PROBLEM TO SOLVE
In the data that follows, count each line holding the string "timescale"; answer with the number only.

GIVEN RECORDS
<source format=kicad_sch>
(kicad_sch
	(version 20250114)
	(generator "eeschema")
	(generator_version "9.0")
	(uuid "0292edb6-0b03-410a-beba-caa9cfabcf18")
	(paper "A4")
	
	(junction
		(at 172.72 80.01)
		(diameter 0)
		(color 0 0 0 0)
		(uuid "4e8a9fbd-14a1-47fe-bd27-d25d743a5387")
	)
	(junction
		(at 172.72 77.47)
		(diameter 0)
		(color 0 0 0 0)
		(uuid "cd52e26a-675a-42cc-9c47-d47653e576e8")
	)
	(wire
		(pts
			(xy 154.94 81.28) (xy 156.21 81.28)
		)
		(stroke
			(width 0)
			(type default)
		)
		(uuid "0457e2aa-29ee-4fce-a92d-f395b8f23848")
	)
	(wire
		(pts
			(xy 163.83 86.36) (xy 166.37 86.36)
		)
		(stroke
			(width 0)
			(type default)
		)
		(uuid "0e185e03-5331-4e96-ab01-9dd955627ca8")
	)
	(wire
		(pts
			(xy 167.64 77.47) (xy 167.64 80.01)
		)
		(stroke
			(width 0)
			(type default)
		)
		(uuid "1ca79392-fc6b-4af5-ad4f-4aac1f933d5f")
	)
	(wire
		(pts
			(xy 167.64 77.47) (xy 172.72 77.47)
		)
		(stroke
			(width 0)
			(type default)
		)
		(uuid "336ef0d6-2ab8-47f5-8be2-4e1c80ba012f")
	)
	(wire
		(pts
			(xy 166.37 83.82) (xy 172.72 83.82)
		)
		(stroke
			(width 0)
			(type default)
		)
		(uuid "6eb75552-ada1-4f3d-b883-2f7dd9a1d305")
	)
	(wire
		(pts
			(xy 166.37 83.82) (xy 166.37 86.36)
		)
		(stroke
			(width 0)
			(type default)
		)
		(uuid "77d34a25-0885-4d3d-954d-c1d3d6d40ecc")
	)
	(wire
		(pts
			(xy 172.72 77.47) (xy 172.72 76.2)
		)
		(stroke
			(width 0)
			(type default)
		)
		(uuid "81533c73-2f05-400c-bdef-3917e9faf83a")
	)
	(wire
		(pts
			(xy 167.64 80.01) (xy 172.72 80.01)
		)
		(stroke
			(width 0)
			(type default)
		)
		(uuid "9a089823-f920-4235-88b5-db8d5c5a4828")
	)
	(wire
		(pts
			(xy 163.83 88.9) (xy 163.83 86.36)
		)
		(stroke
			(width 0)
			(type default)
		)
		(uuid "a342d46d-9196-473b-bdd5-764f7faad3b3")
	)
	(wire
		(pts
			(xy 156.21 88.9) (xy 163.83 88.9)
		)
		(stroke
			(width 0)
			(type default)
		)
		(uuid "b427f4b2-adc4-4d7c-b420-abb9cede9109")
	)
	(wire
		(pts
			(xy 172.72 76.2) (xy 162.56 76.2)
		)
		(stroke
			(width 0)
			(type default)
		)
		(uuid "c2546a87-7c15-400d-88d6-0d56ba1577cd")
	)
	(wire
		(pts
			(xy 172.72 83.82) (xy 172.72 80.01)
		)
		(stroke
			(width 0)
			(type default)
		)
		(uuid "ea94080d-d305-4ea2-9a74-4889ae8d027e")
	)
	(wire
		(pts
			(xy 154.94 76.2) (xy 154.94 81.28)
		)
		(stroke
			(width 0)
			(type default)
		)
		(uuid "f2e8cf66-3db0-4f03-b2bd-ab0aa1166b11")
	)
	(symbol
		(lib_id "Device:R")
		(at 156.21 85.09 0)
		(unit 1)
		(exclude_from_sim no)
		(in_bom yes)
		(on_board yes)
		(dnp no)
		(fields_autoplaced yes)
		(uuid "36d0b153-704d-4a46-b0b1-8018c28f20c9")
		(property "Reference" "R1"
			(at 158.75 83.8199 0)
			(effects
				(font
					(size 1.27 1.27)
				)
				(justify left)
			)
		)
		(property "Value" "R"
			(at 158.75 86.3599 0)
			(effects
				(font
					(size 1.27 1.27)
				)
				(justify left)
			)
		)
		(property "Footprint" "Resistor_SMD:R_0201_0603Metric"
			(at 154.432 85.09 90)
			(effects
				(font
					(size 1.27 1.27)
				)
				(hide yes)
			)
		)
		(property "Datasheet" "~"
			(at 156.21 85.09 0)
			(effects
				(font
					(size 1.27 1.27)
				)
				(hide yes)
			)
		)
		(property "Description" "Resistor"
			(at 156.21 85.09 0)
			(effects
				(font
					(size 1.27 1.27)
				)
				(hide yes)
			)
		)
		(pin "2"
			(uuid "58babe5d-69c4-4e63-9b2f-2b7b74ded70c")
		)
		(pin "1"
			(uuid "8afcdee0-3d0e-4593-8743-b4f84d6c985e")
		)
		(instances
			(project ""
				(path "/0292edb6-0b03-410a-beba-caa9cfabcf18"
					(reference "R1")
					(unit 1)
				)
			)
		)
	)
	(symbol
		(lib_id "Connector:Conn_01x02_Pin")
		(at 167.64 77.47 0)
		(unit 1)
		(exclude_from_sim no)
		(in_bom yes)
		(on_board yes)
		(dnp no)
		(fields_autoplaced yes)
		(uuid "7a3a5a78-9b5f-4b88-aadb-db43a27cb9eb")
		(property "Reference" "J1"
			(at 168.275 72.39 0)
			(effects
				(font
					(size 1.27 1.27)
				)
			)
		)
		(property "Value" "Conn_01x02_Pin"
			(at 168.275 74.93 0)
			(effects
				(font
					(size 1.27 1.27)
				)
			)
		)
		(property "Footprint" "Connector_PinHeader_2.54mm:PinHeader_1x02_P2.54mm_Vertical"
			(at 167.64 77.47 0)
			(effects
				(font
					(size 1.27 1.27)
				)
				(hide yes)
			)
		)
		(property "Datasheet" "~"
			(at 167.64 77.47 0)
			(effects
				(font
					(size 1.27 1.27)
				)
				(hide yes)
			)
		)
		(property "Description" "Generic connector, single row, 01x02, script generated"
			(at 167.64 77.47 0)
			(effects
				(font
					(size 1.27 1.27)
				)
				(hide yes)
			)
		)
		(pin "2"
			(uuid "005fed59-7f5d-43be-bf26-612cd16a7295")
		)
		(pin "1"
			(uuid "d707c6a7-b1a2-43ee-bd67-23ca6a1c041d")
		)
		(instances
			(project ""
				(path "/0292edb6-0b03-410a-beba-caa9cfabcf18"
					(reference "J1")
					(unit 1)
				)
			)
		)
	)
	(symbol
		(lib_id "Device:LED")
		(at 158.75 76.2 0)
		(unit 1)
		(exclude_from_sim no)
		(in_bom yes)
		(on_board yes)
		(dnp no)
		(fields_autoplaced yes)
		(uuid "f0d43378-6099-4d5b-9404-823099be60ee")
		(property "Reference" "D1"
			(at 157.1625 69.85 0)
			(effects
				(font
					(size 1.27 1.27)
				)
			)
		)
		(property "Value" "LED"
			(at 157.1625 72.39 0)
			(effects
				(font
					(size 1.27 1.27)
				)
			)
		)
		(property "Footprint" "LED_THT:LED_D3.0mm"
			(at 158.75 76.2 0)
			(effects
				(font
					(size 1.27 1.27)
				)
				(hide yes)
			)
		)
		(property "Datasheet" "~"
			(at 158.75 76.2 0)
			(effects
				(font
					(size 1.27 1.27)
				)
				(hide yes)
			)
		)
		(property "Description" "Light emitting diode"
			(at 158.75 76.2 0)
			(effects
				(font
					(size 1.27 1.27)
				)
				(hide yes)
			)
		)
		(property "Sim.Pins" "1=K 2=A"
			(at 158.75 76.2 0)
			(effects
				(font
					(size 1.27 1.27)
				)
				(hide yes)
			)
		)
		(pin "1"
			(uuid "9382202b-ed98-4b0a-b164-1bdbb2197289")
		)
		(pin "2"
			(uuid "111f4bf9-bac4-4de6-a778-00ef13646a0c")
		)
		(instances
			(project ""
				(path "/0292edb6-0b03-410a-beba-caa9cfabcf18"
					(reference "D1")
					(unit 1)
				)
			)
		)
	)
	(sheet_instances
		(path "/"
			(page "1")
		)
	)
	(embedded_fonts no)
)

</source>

---

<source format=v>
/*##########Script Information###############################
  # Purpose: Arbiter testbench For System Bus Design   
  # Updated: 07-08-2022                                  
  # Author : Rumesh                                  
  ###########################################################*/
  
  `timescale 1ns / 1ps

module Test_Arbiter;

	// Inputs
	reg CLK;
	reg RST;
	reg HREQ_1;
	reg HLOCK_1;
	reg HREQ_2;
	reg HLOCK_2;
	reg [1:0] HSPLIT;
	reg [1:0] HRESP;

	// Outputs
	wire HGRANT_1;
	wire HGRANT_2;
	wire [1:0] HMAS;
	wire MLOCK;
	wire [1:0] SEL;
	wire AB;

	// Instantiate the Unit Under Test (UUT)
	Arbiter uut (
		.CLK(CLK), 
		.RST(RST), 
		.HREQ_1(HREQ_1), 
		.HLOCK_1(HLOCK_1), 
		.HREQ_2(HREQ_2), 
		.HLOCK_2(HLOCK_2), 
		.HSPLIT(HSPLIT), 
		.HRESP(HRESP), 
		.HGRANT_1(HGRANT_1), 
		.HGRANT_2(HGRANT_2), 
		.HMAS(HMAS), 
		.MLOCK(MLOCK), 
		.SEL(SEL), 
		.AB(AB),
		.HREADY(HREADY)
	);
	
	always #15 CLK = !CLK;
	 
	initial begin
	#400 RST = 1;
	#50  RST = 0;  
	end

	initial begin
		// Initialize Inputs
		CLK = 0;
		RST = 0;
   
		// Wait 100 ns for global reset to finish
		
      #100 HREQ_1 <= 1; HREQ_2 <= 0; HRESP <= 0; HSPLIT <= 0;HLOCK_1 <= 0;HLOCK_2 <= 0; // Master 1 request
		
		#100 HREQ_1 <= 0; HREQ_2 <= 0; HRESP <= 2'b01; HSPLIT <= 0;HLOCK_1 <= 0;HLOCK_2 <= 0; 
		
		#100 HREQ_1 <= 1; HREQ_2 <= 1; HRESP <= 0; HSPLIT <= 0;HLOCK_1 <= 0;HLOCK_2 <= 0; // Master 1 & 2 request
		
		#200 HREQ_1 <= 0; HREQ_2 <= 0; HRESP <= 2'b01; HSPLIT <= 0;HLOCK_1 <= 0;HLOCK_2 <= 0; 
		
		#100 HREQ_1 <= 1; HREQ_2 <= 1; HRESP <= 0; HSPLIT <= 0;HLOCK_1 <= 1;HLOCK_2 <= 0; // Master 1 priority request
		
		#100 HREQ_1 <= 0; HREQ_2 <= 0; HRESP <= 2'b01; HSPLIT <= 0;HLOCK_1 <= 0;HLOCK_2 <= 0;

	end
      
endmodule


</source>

* * *

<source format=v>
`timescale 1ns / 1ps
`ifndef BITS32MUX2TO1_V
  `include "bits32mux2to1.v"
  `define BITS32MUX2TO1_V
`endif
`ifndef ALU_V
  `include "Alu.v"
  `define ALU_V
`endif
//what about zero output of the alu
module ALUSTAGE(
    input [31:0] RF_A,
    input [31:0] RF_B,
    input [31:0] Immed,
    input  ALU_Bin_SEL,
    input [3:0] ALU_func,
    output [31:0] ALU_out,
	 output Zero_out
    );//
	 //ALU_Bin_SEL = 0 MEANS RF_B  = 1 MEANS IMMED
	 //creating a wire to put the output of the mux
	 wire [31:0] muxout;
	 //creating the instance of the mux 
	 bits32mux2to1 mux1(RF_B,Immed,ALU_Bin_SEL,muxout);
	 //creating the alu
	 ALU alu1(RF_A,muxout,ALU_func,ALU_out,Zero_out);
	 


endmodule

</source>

RESPONSE
2